L'ESERCITO DEI SENZA-TUTTO




Franco Compasso



Dopo "Chesta è la terra mia" e "Il fiore dei poveri" Giuseppe Liuccio ci ripropone la sua schietta e virile poesia meridionale con questa nuova silloge intitolata polemicamente "Sud senza e con" pubblicata dalla Cooperativa Editrice "Il ventaglio" di Roma, arricchita da una tagliente e penetrante presentazione di Gabriella Sobrino. Come i versi delle precedenti raccolte, anche "il Sud senza e con" si propone come severa denuncia dei mali antichi e nuovi del Mezzogiorno in crisi. E Giuseppe Liuccio sente fortemente su di sè il dramma dei fratelli meridionali costretti ancora ad emigrare, l'aspra tensione sociale dei giovani senza-lavoro, degli operai senza-fabbrica, dei contadini senza-terra. La dura condizione umana nel Sud muove Peppino Liuccio a cantare questa nuova epopea: la povera epopea di un esercito dei senza che invade la città opulenta

con la voglia di lotta
con stracci di speranza
raccolti nei comizi.
Dopo anni di lotte e di speranze, di illusioni e di inganni
l'esercito dei senza è frantumato
e si ritrova con un con in più:
con sterile impotenza
sconta il tradimento alla speranza.

I versi di Liuccio sono staffilate contro il sistema di potere che ruba ai meridionali anche la speranza di sognare, mentre si abbattono sul Sud le antiche sciagure, le "maledizioni" di un passato che ritorno sovente con i lutti e i dolori di terremoti e frane. Di fronte alla ineluttabilità del destino, Liuccio non eleva il canto della rassegnazione e dell'impotenza; anche nei versi di "Frana il Paese" alla vibrante testimonianza di una difficile condizione sociale ("L'annata sconta fame al focolare" mentre "la vite affloscia stanca i suoi palmenti") subentra la dura, vigorosa denuncia dei vecchi "ordini" e di uno statico equilibrio di potere che bisogna spezzare:

Il parroco ti placa con la messa.
Il Deputato ingrassa sugli appalti.
Alla Diccì rinnovi il tuo consenso.

La poesia di Liuccio, così attenta ai contenuti della protesta sociale e ai fermenti della passione civile, si apre alla nuove disperazioni del Sud, alle tragedie che colpiscono le famiglie meridionali per la morte dei loro figli, ieri nelle miniere oggi sull'asfalto delle città, inermi vittime delle barbarie che offende la coscienza democratica del Paese. L'aberrante sfida del terrorismo falcia nel cuore dei vent'anni i figli del Sud "servitori dello Stato" e Liuccio esprime di fronte a questa nuova e sconvolgente tragedia meridionale la rabbia civile che non può placarsi con parole solenni:

La morte è cosa seria qui nel Sud.
Suonano offesa le bugie solenni.

"Pretendiamo rispetto nel dolore" urla a squarciagola Liuccio ricordando il sacrificio delle vite umane di tanti giovani del Sud: ieri per alimentare il miracolo economico, oggi per "servire lo Stato" in una nuova drammatica condizione che spinge i giovani a Sud del Garigliano ad arruolarsi. L'arruolamento nei Carabinieri o nella Polizia, come il posto in fabbrica, è una liberazione dall'antica miseria. Perciò nel Sud, ancora oggi, è festa grande in famiglia quando il giovane viene arruolato: "nella povera casa di campagna / fu festa per la fuga alla miseria". E quando i giovani ritornano nelle fredde bare ai loro paesi d'origine, laggiù nel profondo Sud

Non servono bandiere, nè corone,
nemmeno passerelle di Ministri ai nostri funerali.

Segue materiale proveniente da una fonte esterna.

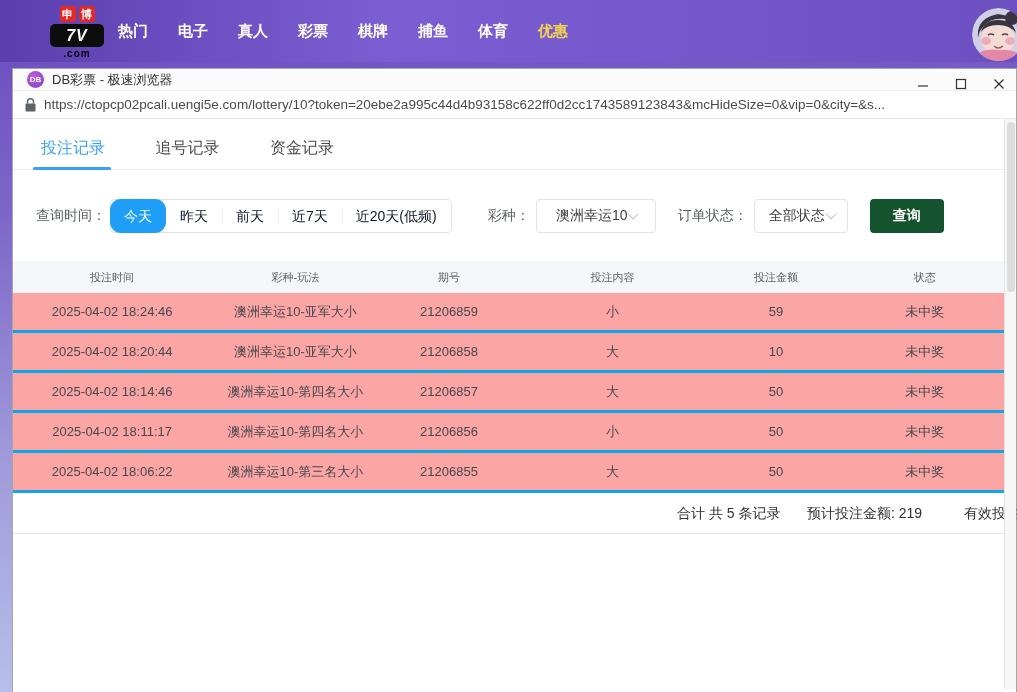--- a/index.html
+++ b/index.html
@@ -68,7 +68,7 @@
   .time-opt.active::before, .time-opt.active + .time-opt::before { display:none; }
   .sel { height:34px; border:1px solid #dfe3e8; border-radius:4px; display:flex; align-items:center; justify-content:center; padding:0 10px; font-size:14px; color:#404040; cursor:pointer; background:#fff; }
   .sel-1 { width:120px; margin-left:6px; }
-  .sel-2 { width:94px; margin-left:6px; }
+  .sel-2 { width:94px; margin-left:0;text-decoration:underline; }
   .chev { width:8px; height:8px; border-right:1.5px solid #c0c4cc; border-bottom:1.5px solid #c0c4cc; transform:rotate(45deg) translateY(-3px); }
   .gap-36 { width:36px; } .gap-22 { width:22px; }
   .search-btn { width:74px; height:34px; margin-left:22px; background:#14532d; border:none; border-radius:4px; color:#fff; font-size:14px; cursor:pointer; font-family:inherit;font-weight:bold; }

Il tema del Mezzogiorno che si slarga all'Europa civile e della ragione, quasi ad esorcizzare il pericolo o la suggestione di uno scivolamento delle regioni meridionali nel terzo mondo, è sempre vivo e sentito da Liuccio. Anche in questo "Sud senza e con" il richiamo ai valori e alla cultura europea è forte e risuona con accenti sinceri e con la cosciente consapevolezza che senza un solido legame con l'Europa il Sud è destinato a trascinarsi nel "malessere" di una condizione civile ai margini della società umana. Ma l'Europa che il meridionale e meridionalista Liuccio vuole costruire non è quella "a due velocità", degli squilibri ancora non vinti: è l'Europa - circolo, l'Europa - uomo, l'Europa cultura Nord-Sud-Sud-Nord. Ai treni del sole e alla valigia di cartone, cioè all'Europa dell'emigrazione e dello sfruttamento, Liuccio contrappone l'Europa della cultura moderna, della ragione civile. Per questo obiettivo, con altri uomini di cultura e poeti d'Oltralpe, Liuccio ha promosso e realizzato la nuova rivista interamente dedicata alla poesia europea, che ha visto da pochi mesi la luce, edita dal Ventaglio. Come giustamente ha osservato Gabriella Sobrino "l'Europa di Liuccio è inquieta al pari del suo Sud": l'inquietudine nasce nella coscienza di uomini liberi come Liuccio, che non si rassegnano a sopravvivere a se stessi, che vogliono migliorare la condizione umana, rinnovando profondamente la società e le istituzioni, per restituire all'uomo rappacificato con se stesso e con i suoi fratelli la dignità civile e la responsabilità morale di costruire con le sue forze e capacità un destino migliore. Per questo la poesia di Liuccio parla al cuore e alla ragione umana e ci dà forza per continuare nella incessante battaglia per un Mezzogiorno diverso e più giusto.